■ Your goal:
Can you print the material word for word, from its first line through the line containing "-0.076464, 0.934355, -0.248131]]", with both of those lines included?

■ Recorded information:
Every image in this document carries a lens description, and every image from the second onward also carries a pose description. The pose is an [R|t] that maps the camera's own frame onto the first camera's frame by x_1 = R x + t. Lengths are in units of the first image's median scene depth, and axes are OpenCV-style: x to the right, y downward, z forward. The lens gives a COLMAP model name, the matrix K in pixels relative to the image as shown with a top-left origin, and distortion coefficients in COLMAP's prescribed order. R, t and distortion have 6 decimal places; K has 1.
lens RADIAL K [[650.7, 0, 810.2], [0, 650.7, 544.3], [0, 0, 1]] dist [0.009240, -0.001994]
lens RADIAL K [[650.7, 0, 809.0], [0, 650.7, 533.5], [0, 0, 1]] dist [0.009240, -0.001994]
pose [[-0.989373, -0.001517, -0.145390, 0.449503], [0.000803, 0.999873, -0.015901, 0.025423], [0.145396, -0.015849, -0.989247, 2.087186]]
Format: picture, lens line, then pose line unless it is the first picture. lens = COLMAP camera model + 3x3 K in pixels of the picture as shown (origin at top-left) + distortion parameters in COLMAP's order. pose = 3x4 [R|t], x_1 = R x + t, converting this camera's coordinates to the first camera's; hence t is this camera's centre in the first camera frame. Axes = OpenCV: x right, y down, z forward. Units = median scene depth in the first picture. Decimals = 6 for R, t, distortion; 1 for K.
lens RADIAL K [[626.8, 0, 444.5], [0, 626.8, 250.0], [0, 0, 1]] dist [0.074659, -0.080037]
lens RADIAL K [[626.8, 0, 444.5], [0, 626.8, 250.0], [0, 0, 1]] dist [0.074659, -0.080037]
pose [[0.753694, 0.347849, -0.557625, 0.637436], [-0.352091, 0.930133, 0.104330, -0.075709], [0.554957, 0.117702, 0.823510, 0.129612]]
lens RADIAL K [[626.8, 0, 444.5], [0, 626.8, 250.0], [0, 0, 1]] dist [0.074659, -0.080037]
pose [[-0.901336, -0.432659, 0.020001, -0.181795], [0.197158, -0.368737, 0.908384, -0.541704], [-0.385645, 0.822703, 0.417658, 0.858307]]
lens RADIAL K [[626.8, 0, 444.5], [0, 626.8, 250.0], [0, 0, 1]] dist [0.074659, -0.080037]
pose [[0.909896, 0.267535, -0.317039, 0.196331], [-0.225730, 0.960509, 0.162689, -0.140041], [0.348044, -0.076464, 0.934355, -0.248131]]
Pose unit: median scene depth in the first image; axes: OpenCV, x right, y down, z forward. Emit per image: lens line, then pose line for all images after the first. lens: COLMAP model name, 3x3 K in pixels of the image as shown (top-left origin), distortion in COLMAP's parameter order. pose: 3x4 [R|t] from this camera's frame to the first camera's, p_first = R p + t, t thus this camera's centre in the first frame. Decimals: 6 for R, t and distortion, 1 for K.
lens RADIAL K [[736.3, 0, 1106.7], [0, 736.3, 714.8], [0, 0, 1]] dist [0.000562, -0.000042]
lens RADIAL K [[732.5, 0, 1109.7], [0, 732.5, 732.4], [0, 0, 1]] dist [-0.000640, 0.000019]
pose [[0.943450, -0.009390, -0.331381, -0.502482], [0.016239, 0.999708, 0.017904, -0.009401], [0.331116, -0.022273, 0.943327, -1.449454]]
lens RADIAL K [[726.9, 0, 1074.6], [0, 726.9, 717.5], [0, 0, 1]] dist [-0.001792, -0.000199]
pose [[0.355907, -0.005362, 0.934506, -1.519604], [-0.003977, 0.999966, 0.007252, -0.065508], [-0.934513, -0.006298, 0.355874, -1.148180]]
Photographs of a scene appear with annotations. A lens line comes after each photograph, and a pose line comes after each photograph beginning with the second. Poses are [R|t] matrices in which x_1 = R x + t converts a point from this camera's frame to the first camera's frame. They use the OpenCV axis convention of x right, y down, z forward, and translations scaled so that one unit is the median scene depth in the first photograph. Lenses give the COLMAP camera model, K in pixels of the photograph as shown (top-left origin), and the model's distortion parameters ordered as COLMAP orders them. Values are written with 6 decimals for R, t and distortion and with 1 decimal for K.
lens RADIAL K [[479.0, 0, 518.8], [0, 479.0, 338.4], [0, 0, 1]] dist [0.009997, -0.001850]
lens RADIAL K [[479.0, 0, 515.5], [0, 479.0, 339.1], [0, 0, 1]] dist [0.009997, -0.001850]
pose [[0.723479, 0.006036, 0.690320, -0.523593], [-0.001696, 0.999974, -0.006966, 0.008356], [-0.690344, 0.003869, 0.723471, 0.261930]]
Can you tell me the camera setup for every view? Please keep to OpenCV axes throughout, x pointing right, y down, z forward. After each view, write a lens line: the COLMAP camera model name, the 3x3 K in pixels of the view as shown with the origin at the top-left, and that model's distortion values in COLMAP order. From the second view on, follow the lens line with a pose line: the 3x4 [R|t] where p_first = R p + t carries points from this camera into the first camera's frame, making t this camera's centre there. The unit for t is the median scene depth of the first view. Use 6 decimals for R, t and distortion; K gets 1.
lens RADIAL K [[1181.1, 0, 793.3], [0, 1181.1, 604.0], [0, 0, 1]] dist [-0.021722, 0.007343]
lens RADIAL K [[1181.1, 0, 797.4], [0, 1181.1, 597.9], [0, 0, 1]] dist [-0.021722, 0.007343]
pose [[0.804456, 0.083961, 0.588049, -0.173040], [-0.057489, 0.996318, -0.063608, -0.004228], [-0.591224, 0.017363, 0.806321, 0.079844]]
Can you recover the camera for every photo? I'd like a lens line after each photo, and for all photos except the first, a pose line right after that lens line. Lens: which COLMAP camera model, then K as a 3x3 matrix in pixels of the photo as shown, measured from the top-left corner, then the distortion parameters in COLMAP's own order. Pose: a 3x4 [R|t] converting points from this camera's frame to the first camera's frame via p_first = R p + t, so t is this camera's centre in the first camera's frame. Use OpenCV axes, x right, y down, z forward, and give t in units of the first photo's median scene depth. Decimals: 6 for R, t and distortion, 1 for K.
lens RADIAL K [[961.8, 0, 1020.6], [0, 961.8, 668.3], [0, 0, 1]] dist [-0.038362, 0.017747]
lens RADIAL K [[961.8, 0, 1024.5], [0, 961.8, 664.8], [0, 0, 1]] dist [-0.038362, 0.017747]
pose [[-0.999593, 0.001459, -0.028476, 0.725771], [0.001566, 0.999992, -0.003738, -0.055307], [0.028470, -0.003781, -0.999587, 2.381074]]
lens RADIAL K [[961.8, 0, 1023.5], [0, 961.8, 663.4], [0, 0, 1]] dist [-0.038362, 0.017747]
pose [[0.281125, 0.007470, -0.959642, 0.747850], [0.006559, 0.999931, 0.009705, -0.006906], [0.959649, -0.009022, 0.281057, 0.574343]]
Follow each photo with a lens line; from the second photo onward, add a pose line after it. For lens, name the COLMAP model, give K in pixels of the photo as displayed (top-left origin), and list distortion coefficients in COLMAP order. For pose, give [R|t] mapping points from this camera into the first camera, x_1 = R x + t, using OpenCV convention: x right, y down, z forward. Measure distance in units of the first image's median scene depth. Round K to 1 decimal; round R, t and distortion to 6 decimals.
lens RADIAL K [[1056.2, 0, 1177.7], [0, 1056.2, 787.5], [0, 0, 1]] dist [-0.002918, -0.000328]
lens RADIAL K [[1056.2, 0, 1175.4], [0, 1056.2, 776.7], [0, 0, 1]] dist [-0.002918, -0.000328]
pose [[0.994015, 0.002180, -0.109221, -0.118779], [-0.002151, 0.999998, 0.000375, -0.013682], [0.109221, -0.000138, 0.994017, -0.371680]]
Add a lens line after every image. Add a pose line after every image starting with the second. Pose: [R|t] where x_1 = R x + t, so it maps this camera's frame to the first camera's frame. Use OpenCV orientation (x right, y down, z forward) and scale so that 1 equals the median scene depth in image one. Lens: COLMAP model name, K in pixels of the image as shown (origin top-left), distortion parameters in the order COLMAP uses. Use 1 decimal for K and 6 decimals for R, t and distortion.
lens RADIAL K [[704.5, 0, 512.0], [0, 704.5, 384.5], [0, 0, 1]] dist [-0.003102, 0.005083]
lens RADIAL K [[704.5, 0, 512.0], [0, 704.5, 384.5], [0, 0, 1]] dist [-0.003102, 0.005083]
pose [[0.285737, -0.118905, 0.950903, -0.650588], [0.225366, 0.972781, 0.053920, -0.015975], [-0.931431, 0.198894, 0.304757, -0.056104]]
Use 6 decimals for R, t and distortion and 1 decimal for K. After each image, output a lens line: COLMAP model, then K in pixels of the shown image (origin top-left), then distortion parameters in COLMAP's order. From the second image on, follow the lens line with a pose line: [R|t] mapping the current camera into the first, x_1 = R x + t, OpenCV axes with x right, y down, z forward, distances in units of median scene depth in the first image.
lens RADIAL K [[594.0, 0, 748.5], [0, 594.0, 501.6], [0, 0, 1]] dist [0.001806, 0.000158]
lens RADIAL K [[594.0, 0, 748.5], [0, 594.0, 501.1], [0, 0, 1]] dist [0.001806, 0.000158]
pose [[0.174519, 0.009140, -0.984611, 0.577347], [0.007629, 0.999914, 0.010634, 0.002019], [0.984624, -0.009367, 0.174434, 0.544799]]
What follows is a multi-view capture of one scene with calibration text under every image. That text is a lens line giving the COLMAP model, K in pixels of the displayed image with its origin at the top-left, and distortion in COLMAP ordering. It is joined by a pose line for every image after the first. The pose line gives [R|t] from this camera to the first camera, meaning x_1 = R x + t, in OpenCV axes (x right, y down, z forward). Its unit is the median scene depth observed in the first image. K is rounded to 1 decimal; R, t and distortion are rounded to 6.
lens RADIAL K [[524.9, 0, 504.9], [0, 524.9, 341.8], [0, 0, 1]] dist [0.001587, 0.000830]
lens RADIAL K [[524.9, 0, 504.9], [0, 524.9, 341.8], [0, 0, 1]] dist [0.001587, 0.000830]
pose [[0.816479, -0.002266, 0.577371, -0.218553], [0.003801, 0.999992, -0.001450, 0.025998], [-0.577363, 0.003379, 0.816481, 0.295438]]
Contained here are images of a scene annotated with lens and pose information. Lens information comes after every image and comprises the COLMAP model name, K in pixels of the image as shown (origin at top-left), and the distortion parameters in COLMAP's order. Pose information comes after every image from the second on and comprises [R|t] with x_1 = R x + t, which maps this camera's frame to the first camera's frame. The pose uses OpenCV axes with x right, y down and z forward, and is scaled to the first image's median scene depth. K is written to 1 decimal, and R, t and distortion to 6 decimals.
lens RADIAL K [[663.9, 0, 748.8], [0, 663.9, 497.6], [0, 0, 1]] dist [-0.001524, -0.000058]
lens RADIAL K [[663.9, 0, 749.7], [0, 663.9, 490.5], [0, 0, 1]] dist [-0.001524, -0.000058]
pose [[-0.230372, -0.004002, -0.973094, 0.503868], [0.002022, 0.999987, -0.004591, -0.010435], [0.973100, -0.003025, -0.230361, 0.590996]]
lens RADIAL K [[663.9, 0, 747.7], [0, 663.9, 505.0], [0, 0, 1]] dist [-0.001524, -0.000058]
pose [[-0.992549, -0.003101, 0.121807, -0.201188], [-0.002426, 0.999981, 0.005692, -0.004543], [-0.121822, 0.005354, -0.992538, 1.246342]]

■ Task solution:
Every image in this document carries a lens description, and every image from the second onward also carries a pose description. The pose is an [R|t] that maps the camera's own frame onto the first camera's frame by x_1 = R x + t. Lengths are in units of the first image's median scene depth, and axes are OpenCV-style: x to the right, y downward, z forward. The lens gives a COLMAP model name, the matrix K in pixels relative to the image as shown with a top-left origin, and distortion coefficients in COLMAP's prescribed order. R, t and distortion have 6 decimal places; K has 1.
lens RADIAL K [[650.7, 0, 810.2], [0, 650.7, 544.3], [0, 0, 1]] dist [0.009240, -0.001994]
lens RADIAL K [[650.7, 0, 809.0], [0, 650.7, 533.5], [0, 0, 1]] dist [0.009240, -0.001994]
pose [[-0.989373, -0.001517, -0.145390, 0.449503], [0.000803, 0.999873, -0.015901, 0.025423], [0.145396, -0.015849, -0.989247, 2.087186]]
Format: picture, lens line, then pose line unless it is the first picture. lens = COLMAP camera model + 3x3 K in pixels of the picture as shown (origin at top-left) + distortion parameters in COLMAP's order. pose = 3x4 [R|t], x_1 = R x + t, converting this camera's coordinates to the first camera's; hence t is this camera's centre in the first camera frame. Axes = OpenCV: x right, y down, z forward. Units = median scene depth in the first picture. Decimals = 6 for R, t, distortion; 1 for K.
lens RADIAL K [[626.8, 0, 444.5], [0, 626.8, 250.0], [0, 0, 1]] dist [0.074659, -0.080037]
lens RADIAL K [[626.8, 0, 444.5], [0, 626.8, 250.0], [0, 0, 1]] dist [0.074659, -0.080037]
pose [[0.753694, 0.347849, -0.557625, 0.637436], [-0.352091, 0.930133, 0.104330, -0.075709], [0.554957, 0.117702, 0.823510, 0.129612]]
lens RADIAL K [[626.8, 0, 444.5], [0, 626.8, 250.0], [0, 0, 1]] dist [0.074659, -0.080037]
pose [[-0.901336, -0.432659, 0.020001, -0.181795], [0.197158, -0.368737, 0.908384, -0.541704], [-0.385645, 0.822703, 0.417658, 0.858307]]
lens RADIAL K [[626.8, 0, 444.5], [0, 626.8, 250.0], [0, 0, 1]] dist [0.074659, -0.080037]
pose [[0.909896, 0.267535, -0.317039, 0.196331], [-0.225730, 0.960509, 0.162689, -0.140041], [0.348044, -0.076464, 0.934355, -0.248131]]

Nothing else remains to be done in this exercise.